Presentada en la sección oficial del pasado Festival de Cannes, se llevó el merecidísimo premio al mejor actor para el joven Yagira Yuuya, perfecta personificación de la pérdida de la inocencia de la manera más cruel. Y es que su personaje convive con su madre y tres hermanos más en un piso de escasos metros cuadrados. Una mañana se despierta y encuentra una nota de su madre en la que le comunica que se marcha por tiempo indefinido. En ese momento los niños deberán salir adelante sin ayuda de ningún tipo puesto que nadie sabe de su existencia.
Por increíble que esta historia pueda parecer, está basada en un hecho real sucedido en Tokio en 1988. Pero aunque el relato se base en un hecho concreto, no es un suceso aislado sino que su descubrimiento removió conciencias convirtiéndose en un verdadero problema social.
El punto de arranque puede definirse como jovial, la madre y los dos hermanos mayores llegan con dos maletas enormes de las que salen los más pequeños felices y juguetones aunque medio asfixiados. Conforme avanza el metraje esa media sonrisa se va congelando poco a poco cuando se comprueba que el egoísmo de la madre supera con creces el límite de lo soportable.
Lejos de lo que pueda aparentar, la intención de su director no es hacer apología de la lágrima fácil, evitando en todo momento el drama al uso, sino que acerca su cámara al día a día de los niños que se van adaptando a sus tristes circunstancias de la mejor manera, con juegos y risas... antes de darse cuenta de su realidad.
El rodaje duró cerca de un año, tiempo en el que cineasta logró una total complicidad con el joven reparto hasta conseguir que la cámara fuera un huésped más del piso.
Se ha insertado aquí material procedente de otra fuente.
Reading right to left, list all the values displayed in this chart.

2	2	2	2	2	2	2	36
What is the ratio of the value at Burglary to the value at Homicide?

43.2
Esto supone un aliciente añadido puesto que el espectador comprueba por si mismo su crecimiento real mientras avanza la narración, rodada en sentido cronológico.
Fiel amigo de los detalles, Koe-eda convierte este drama en auténtica poesía ayudado, como no, por el verismo que transmiten los ojos de los pequeños, abandonados a su suerte y obligados a madurar a marchas forzadas mientras vemos como sus ropas y su pelo van descuidándose ante la asustada mirada del espectador, que se teme lo peor.
El espectador disfruta y sufre en la misma medida que ellos, preguntándose cómo es posible que sucedan cosas similares. Y es que va a ser verdad que la realidad supera a la ficción.